There’s something about critical mass that compels. A few bats tweak my attention, hundreds enrapture. The largest urban bat colony in the world, half a million strong, resides under a Congress Avenue bridge in Austin, Texas. The sight must mesmerize one nearly into a coma.

The cocoon of darkness gives this spectacle an aura of intimacy. It’s like watching a birth. I almost feel like a voyeur, but can’t take my eyes off them. Airborne, the bats ground me, though I feel lighter. They humble me. My petty worries and selfish concerns seem trivial. I’ve forgotten about the cold and the traffic and the damp grass I’m sitting on. I wish the river in the sky would go on forever. But it stops as suddenly as it began. I look at my watch. The river has flowed for over five minutes. It felt like seconds.

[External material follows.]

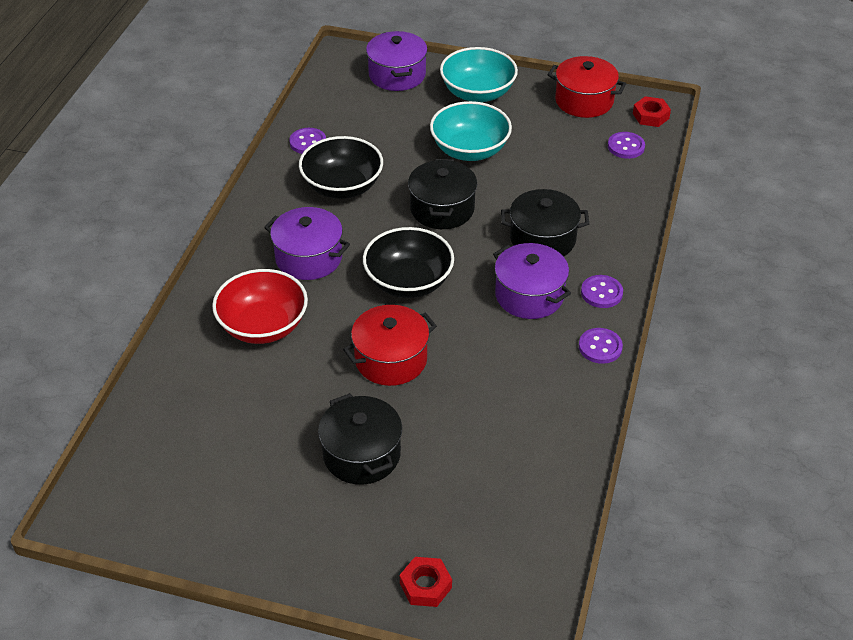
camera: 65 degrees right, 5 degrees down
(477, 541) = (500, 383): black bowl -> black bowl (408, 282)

I wonder how many other such events exist in this bountiful bioregion, ones of which I have no knowledge? I want to see them all, from the tiniest lichen sprouting in the canyons to the Blue Whales cruising the Channel. I have no doubt that if I learn deeply enough about nature, particularly in my own backyard, I’ll learn everything I need to know about life. I love my Macintosh and depend on my microwave and automobile, but technology makes me uneasy. I don’t want my reality virtual any more than I want my breakfast or friends or sex virtual. The further I move away from the natural world, the less in tune I become with my own soul.

Thank you, bats. For reminding me. And for your mystery and grace.